◆ **INPUT DATA**:
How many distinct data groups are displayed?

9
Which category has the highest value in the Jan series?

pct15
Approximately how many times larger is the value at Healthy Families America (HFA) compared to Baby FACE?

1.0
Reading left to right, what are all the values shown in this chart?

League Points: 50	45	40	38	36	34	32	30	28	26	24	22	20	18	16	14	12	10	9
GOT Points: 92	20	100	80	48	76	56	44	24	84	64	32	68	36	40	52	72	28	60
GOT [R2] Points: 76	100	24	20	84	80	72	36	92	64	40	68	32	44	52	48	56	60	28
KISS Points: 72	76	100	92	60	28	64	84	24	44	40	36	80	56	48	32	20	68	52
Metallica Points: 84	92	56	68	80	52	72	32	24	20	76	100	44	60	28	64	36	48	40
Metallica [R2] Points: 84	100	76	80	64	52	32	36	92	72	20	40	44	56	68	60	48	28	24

==

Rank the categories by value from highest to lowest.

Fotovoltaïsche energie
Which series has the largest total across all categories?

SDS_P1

◆ **DIRECTIVE**:
Can you reproduce, word for word, the data above, from the line containing "How many distinct data groups are displayed?" down to the line containing "Reading left to", with both of those lines included?

◆ **EXERCISE RESULT**:
How many distinct data groups are displayed?

9
Which category has the highest value in the Jan series?

pct15
Approximately how many times larger is the value at Healthy Families America (HFA) compared to Baby FACE?

1.0
Reading left to right, what are all the values shown in this chart?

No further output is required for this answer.